The Zürau Aphorisms
- 2014 Harvill Secker publication
- Editor: Roberto Calasso
- Author: Franz Kafka
- Language: German
- Publication place: Germany
- Media type: Print

= The Zürau Aphorisms =

Collection of aphorisms by Franz Kafka

The Zürau Aphorisms (Die Zürauer Aphorismen) are 109 aphorisms of Franz Kafka, written from September 1917 to April 1918 and published by his friend Max Brod in 1931, after his death, in the 1931 collection The Great Wall of China. They are selected from his writing in Zürau in West Bohemia (now Siřem in the community of Blšany, Czech Republic) where, suffering from tuberculosis, he stayed with his sister Ottla. Brod titled the book "Betrachtungen über Sünde, Hoffnung, Leid und den wahren Weg" (Reflections on Sin, Hope, Suffering, and the True Way).

== Origin ==

After he was diagnosed with tuberculosis in August 1917, in order to recover, Kafka moved for a few months to the Bohemian village of Zürau, where his sister Ottla worked on the farm of her brother-in-law Hermann. He felt very comfortable there and later described his time there as perhaps the best in his life, probably because he had no responsibilities to work, parents and women.

Kafka had decided not to do literary work there. However, he kept diaries and the eight Blue Octavo Notebooks. From the notes in these books Kafka extracted 109 numbered pieces of text on "Zettel", single pieces of paper in no given order. These aphorisms were first published in 1931 by Kiepenheuer & Witsch, under the title Brod had chosen: "Betrachtungen über Sünde, Hoffnung, Leid und den wahren Weg" (Reflections on Sin, Hope, Suffering, and the True Way).

== Content ==

The aphorisms are strict reflections on metaphysical topics, dealing with good and evil, truth and falsehood, alienation and redemption, death and paradise. They are Kafka's only texts dealing directly with theological issues. The philosophical reflections are inspired by the world of ideas of Schopenhauer, namely Die Welt als Wille und Vorstellung (The World as Will and Representation), as well as Kierkegaard's interpretations of the fall of man.

The individual aphorisms are not related to each other; some have a narrative character, others present images or parables.

Entry 16, "A cage went in search of a bird", was used as the title of a 2024 collection of ten short stories edited by Becca Rothfeld. The Australian author Gretchen Shirm describes in a review this aphorism as an allegory for Han Kang's novel We Do Not Part.

== Reception ==

Peter-André Alt notes in his biography of Kafka: "Again, the negative dimension of Kafka's life term is visible, which remains supported by the view that the individual must inevitably be caught up in self-deception, lies and deceit, if it seeks to improve its earthly situation."

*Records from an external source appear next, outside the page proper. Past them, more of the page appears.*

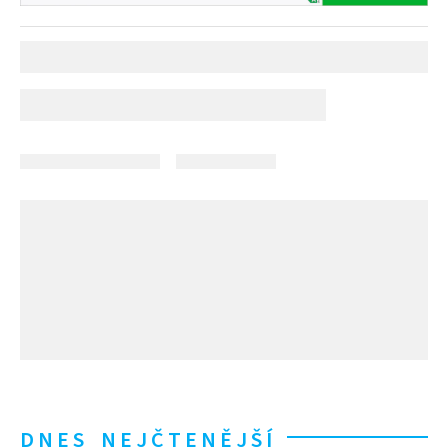
DNES NEJČTENĚJŠÍ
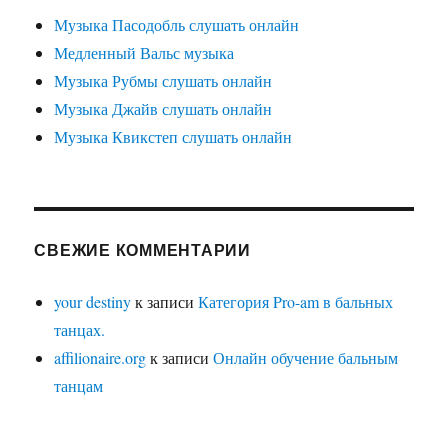
Музыка Пасодобль слушать онлайн
Медленный Вальс музыка
Музыка Рубмы слушать онлайн
Музыка Джайв слушать онлайн
Музыка Квикстеп слушать онлайн
СВЕЖИЕ КОММЕНТАРИИ
your destiny
к записи
Категория Pro-am в бальных
танцах.
affilionaire.org
к записи
Онлайн обучение бальным
танцам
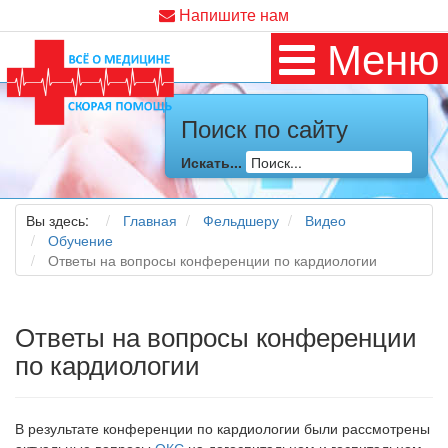
Напишите нам
Меню
Поиск по сайту
Искать...
Вы здесь:
Главная
Фельдшеру
Видео
Обучение
Ответы на вопросы конференции по кардиологии
Ответы на вопросы конференции
по кардиологии
В результате конференции по кардиологии были рассмотрены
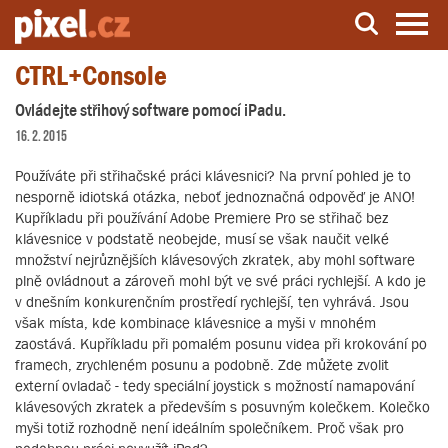
CTRL+Console
Server o natáčení a zpracování videa
Ovládejte střihový software pomocí iPadu.
16. 2. 2015
Používáte při střihačské práci klávesnici? Na první pohled je to
nesporně idiotská otázka, neboť jednoznačná odpověď je ANO!
Kupříkladu při používání Adobe Premiere Pro se střihač bez
klávesnice v podstatě neobejde, musí se však naučit velké
množství nejrůznějších klávesových zkratek, aby mohl software
plně ovládnout a zároveň mohl být ve své práci rychlejší. A kdo je
v dnešním konkurenčním prostředí rychlejší, ten vyhrává. Jsou
však místa, kde kombinace klávesnice a myši v mnohém
zaostává. Kupříkladu při pomalém posunu videa při krokování po
framech, zrychleném posunu a podobně. Zde můžete zvolit
externí ovladač - tedy speciální joystick s možností namapování
klávesových zkratek a především s posuvným kolečkem. Kolečko
myši totiž rozhodně není ideálním společníkem. Proč však pro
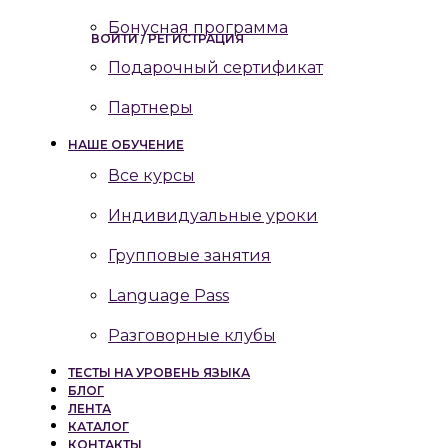
Бонусная программа
ВОЙТИ / РЕГИСТРАЦИЯ
Подарочный сертификат
Партнеры
НАШЕ ОБУЧЕНИЕ
Все курсы
Индивидуальные уроки
Групповые занятия
Language Pass
Разговорные клубы
ТЕСТЫ НА УРОВЕНЬ ЯЗЫКА
БЛОГ
ЛЕНТА
КАТАЛОГ
КОНТАКТЫ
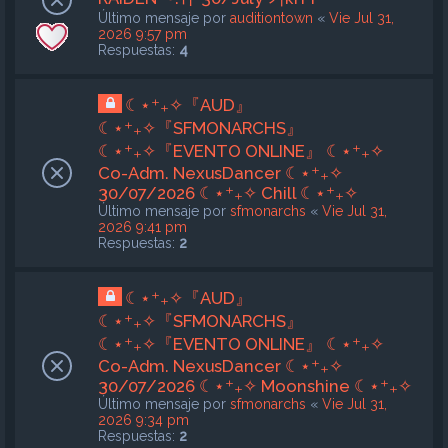
Último mensaje por
auditiontown
«
Vie Jul 31,
2026 9:57 pm
Respuestas:
4
☾⋆⁺₊✧『AUD』
☾⋆⁺₊✧『SFMONARCHS』
☾⋆⁺₊✧『EVENTO ONLINE』 ☾⋆⁺₊✧
Co-Adm. NexusDancer ☾⋆⁺₊✧
30/07/2026 ☾⋆⁺₊✧ Chill ☾⋆⁺₊✧
Último mensaje por
sfmonarchs
«
Vie Jul 31,
2026 9:41 pm
Respuestas:
2
☾⋆⁺₊✧『AUD』
☾⋆⁺₊✧『SFMONARCHS』
☾⋆⁺₊✧『EVENTO ONLINE』 ☾⋆⁺₊✧
Co-Adm. NexusDancer ☾⋆⁺₊✧
30/07/2026 ☾⋆⁺₊✧ Moonshine ☾⋆⁺₊✧
Último mensaje por
sfmonarchs
«
Vie Jul 31,
2026 9:34 pm
Respuestas:
2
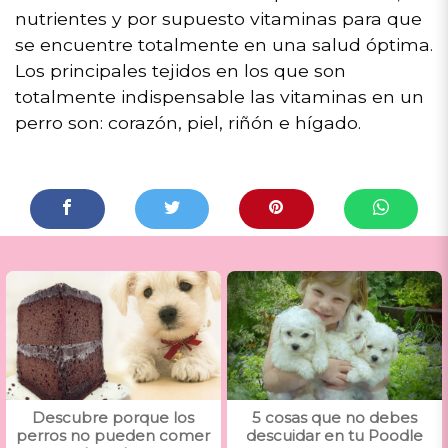
nutrientes y por supuesto vitaminas para que
se encuentre totalmente en una salud óptima.
Los principales tejidos en los que son
totalmente indispensable las vitaminas en un
perro son: corazón, piel, riñón e hígado.
Descubre porque los
5 cosas que no debes
perros no pueden comer
descuidar en tu Poodle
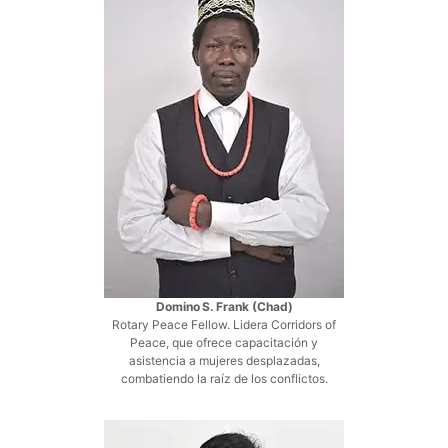
Domino S. Frank (Chad)
Rotary Peace Fellow. Lidera Corridors of
Peace, que ofrece capacitación y
asistencia a mujeres desplazadas,
combatiendo la raíz de los conflictos.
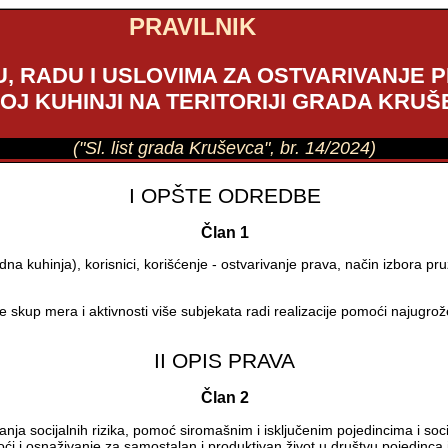
PRAVILNIK
, RADU I USLOVIMA ZA OSTVARIVANJE 
J KUHINJI NA TERITORIJI GRADA KRU
("Sl. list grada Kruševca", br. 14/2024)
I OPŠTE ODREDBE
Član 1
na kuhinja), korisnici, korišćenje - ostvarivanje prava, način izbora pr
kup mera i aktivnosti više subjekata radi realizacije pomoći najugrože
II OPIS PRAVA
Član 2
anja socijalnih rizika, pomoć siromašnim i isključenim pojedincima i so
ći i osnaživanje za samostalan i produktivan život u društvu pojedinca i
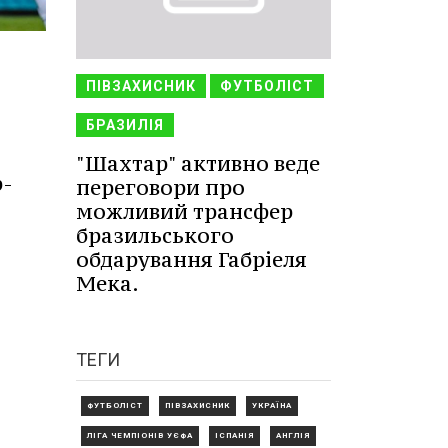
ПІВЗАХИСНИК
ФУТБОЛІСТ
БРАЗИЛІЯ
"Шахтар" активно веде
р-
переговори про
можливий трансфер
бразильського
обдарування Габріеля
Мека.
ТЕГИ
ФУТБОЛІСТ
ПІВЗАХИСНИК
УКРАЇНА
ЛІГА ЧЕМПІОНІВ УЄФА
ІСПАНІЯ
АНГЛІЯ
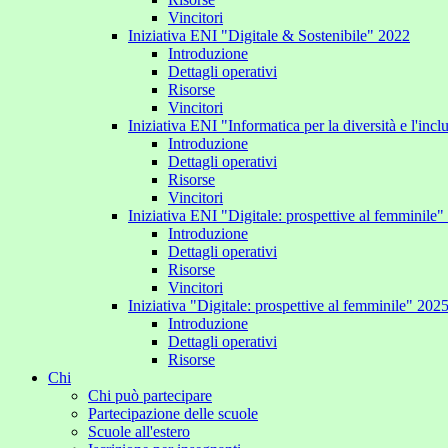
Vincitori
Iniziativa ENI "Digitale & Sostenibile" 2022
Introduzione
Dettagli operativi
Risorse
Vincitori
Iniziativa ENI "Informatica per la diversità e l'inc
Introduzione
Dettagli operativi
Risorse
Vincitori
Iniziativa ENI "Digitale: prospettive al femminile
Introduzione
Dettagli operativi
Risorse
Vincitori
Iniziativa "Digitale: prospettive al femminile" 202
Introduzione
Dettagli operativi
Risorse
Chi
Chi può partecipare
Partecipazione delle scuole
Scuole all'estero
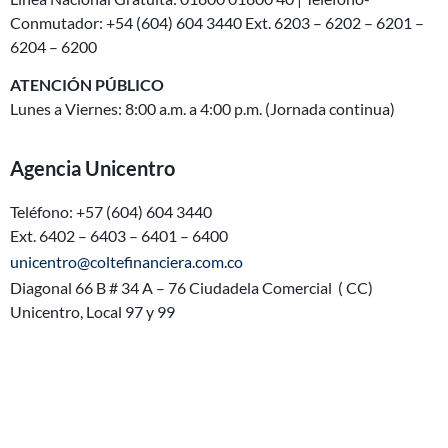
Conmutador: +54 (604) 604 3440
Ext. 6203 – 6202 – 6201 –
6204 – 6200
ATENCIÓN PÚBLICO
Lunes a Viernes: 8:00 a.m. a 4:00 p.m. (Jornada continua)
Agencia Unicentro
Teléfono: +57 (604) 604 3440
Ext. 6402 – 6403 – 6401 – 6400
unicentro@coltefinanciera.com.co
Diagonal 66 B # 34 A – 76 Ciudadela Comercial ( CC)
Unicentro, Local 97 y 99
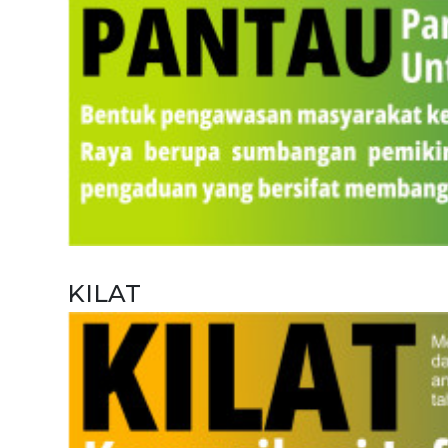
KILAT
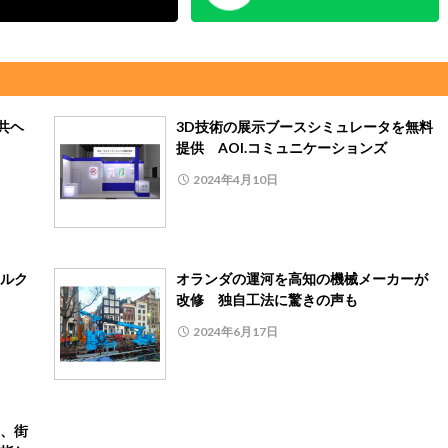
共ヘ
3D技術の展示ブースシミュレータを無料
提供 AOI.コミュニケーションズ
2024年4月10日
ルク
オランダの運河を高知の機械メーカーが
改修 独自工法に驚きの声も
2024年6月17日
、街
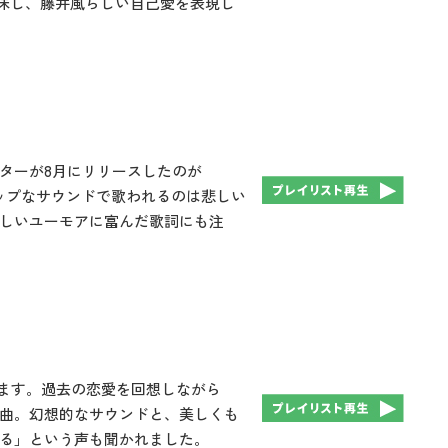
意味し、藤井風らしい自己愛を表現し
ターが8月にリリースしたのが
ポップなサウンドで歌われるのは悲しい
しいユーモアに富んだ歌詞にも注
れています。過去の恋愛を回想しながら
曲。幻想的なサウンドと、美しくも
る」という声も聞かれました。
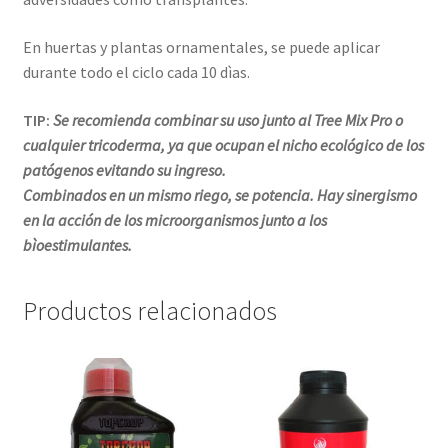
En huertas y plantas ornamentales, se puede aplicar
durante todo el ciclo cada 10 dìas.
TIP:
Se recomienda combinar su uso junto al Tree Mix Pro o
cualquier tricoderma, ya que ocupan el nicho ecológico de los
patógenos evitando su ingreso.
Combinados en un mismo riego, se potencia. Hay sinergismo
en la acción de los microorganismos junto a los
bìoestimulantes.
Productos relacionados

Reiner Stach remarks: "Much remains fragmentary: again and again, scattered sentences that trail off into nothingness, between them formulations that erupt like aphorisms, imagistic and compelling, once more interrupted by searching motions, diffuse and breaking off unmediated — which Kafka rigidly separates from each other with slashes."

In a review of a 2012 edition of facsimiles of The Zürau Aphorisms, Friedmann Apel sees wording similar to the later novel The Castle, which seems often to be addressing Kafka's father. He quotes the aphorism printed first in Brod's book: Der wahre Weg geht über ein Seil, das nicht in der Höhe gespannt ist, sondern knapp über dem Boden. Es scheint mehr bestimmt stolpern zu machen als begangen zu werden. (The true way goes via a rope, which is suspended not high up but just above the ground. It seems designed more to make one stumble than to be walked.) He points out, that right after evoking an artist on his way to truth, full of danger, Kafka turns to the small scale, even to humor. Apel sees here and in other aphorisms refined deconstructions of certainties (raffinierte Dekonstruktionen von Gewissheiten).

== Editions ==
- Franz Kafka. Die Zürauer Aphorismen ed. Roberto Calasso, Suhrkamp Verlag, 2006, ISBN 978-3-518-22408-3.
- The Zürau Aphorisms of Franz Kafka. Translated from the German by Michael Hofmann; Commentary by Roberto Calasso. New York: Schocken Books, 2006, ISBN 0-8052-1207-8.
- Franz Kafka. Nachgelassene Schriften und Fragmente II ed. Jost Schillemeit, S. Fischer, Frankfurt am Main 2002, pp. 113–140.
- Roland Reuß: Zürauer Zettel. 106 Zettel auf Einzelblättern, Stroemfeld Verlag, Frankfurt am Main, 2012.